■ **EXERCISE INSTRUCTIONS**
1. Answer these from the passage on technology evolution paths:
(a) How many types of topics did CIHDP identify in total?
(b) In which period did the new topic of "web service" appear?
(c) Who proposed the semantic web in 1998?
2. Please copy the part of the passage on technology evolution paths between "We also searched" and "in T3 and T4.", inclusive.
3. Condense the paragraph of the passage on technology evolution paths that begins "The topics that emerged later" into a shorter version that keeps its main facts.

In the sub-figure (a) in Fig. 7, we can analyze the technology evolution path mapped using CIHDP. Judging from the overall time, CIHDP has identified a total of 10 types of topics, and the overall topic recognition effect is satisfactory. In general, we first analyze the development trend of each topic. The topics that first appeared represent some basic and supporting research areas. These topics include “database systems and XML data” (DS/XD), “semantic web and description logic” (SW/DL), “natural language systems and statistical machine translation” (NLS/SMT), “bayesian network”, “information retrieval”, in which DS/XD and SW/DL exist almost throughout the entire period.

The topics that emerged later were research areas that were more application-oriented and high-end R&D. These topics include “data mining”, “web mining”, “machine learning”, “pattern recognition”, and “web services”. Among them, in the T4 and T5 periods, the intensity of the topic of machine learning has increased dramatically, and this kind of research is hot and popular, occupying the mainstream research status. In T5, the new topic of “web service” appeared, and the topic intensity value is not high, which means that a new path has emerged, and it is in the initial stage of path evolution.

Next, with the help of the color gradient effect, we analyze the path evolution details between different topics. Following the direction of time development, we analyze path splitting, fusion, emergence, and even disappear. (1) In the process from T2 to T3, “database system”, “information retrieval” and “data mining” merge to form “web mining”. (2) During the process from T3 to T4, “web mining” continues to integrate DS/XD. (3) Based on the development of related technologies such as database systems, information retrieval technology, and data mining technology, the emerging of “web mining” path is reasonable. Moreover, similar path fusion and splitting conditions still exist. (4) For example, DS/XD, as a basic technology, always undergoes path splitting during its development and merges with “data mining”, “web mining” and SW/DL. (5) Another example is that the “bayesian network” path splits, and merges with “pattern recognition”, “machine learning”. (6) From the figure, we can also find some interesting phenomenon. “bayesian network” and “machine learning” have interactive fusion and splitting of paths. From T2 to T3, “bayesian network” split and merge to “machine learning”. From T3 to T4, “machine learning” is integrated into the “bayesian network” partly, it also shows that these two research areas are closely related. The same situation also exists between the DS/XD and SW/DL.

We also searched for information on the development of artificial intelligence and learned some facts. In 1995, Corinna proposed Support Vector Machine. In 1997, (a) the computer “dark blue” defeated Kasparov in chess. (b) Long Short-Term Memory (LSTM) was first proposed by Sepp Hochreiter and Jürgen Schmidhuber. (c) And AdaBoost was also proposed and used to achieve the effect of a strong classifier. In 1998, Tim Berners Lee proposed the semantic web and previous research is more biased towards “descriptive logic”. In 2001, Conditional Random Field (CRF) was proposed by Lafferty et al. Based on these critical events, and we can better understand and believe that the above findings are in line with the facts, and also find that these significant scientific advances have promoted the emergence of new paths in T3 and T4.

■ **RAW DATA**
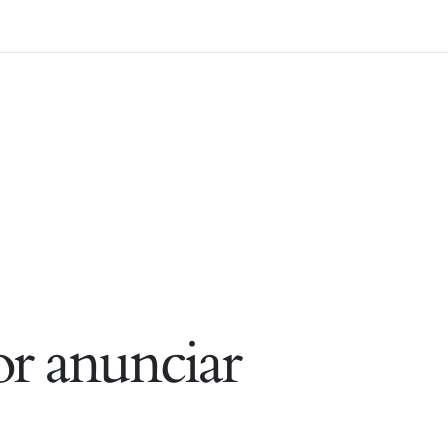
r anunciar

==

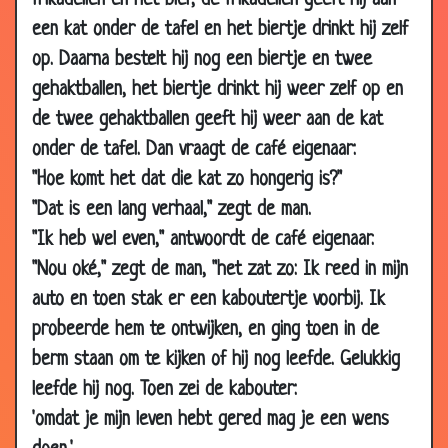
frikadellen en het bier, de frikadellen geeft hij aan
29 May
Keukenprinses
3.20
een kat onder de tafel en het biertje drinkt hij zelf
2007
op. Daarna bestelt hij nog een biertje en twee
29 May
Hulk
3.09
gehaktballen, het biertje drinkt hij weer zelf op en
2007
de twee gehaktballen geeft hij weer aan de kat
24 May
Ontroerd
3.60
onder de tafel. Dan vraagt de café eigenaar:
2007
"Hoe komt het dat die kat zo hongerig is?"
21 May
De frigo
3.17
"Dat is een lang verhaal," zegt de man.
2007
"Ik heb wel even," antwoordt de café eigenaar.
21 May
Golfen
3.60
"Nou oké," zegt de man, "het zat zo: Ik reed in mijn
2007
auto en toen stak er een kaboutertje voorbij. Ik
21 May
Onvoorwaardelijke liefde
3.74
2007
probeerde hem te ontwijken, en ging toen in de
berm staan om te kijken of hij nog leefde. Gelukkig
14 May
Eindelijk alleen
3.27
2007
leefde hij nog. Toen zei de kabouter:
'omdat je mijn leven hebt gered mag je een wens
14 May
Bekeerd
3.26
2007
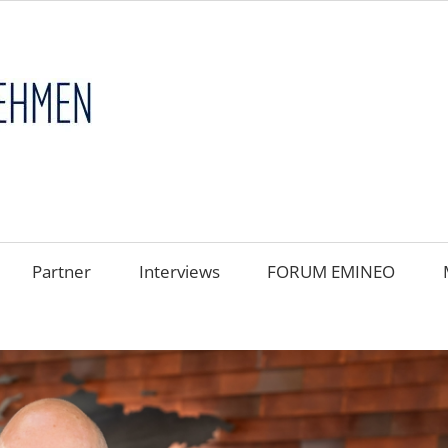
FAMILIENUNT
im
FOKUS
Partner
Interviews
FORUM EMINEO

■ **RESPONSES BY ITEM NUMBER**
1.
(a) 10
(b) T5
(c) Tim Berners Lee

2.
We also searched for information on the development of artificial intelligence and learned some facts. In 1995, Corinna proposed Support Vector Machine. In 1997, (a) the computer “dark blue” defeated Kasparov in chess. (b) Long Short-Term Memory (LSTM) was first proposed by Sepp Hochreiter and Jürgen Schmidhuber. (c) And AdaBoost was also proposed and used to achieve the effect of a strong classifier. In 1998, Tim Berners Lee proposed the semantic web and previous research is more biased towards “descriptive logic”. In 2001, Conditional Random Field (CRF) was proposed by Lafferty et al. Based on these critical events, and we can better understand and believe that the above findings are in line with the facts, and also find that these significant scientific advances have promoted the emergence of new paths in T3 and T4.

3. The later topics were more application-oriented, high-end R&D areas: data mining, web mining, machine learning, pattern recognition, and web services. Machine learning rose sharply in intensity in T4 and T5 and became the mainstream research topic. "Web service" appeared in T5 with low intensity, which marks a new path in its initial stage of evolution.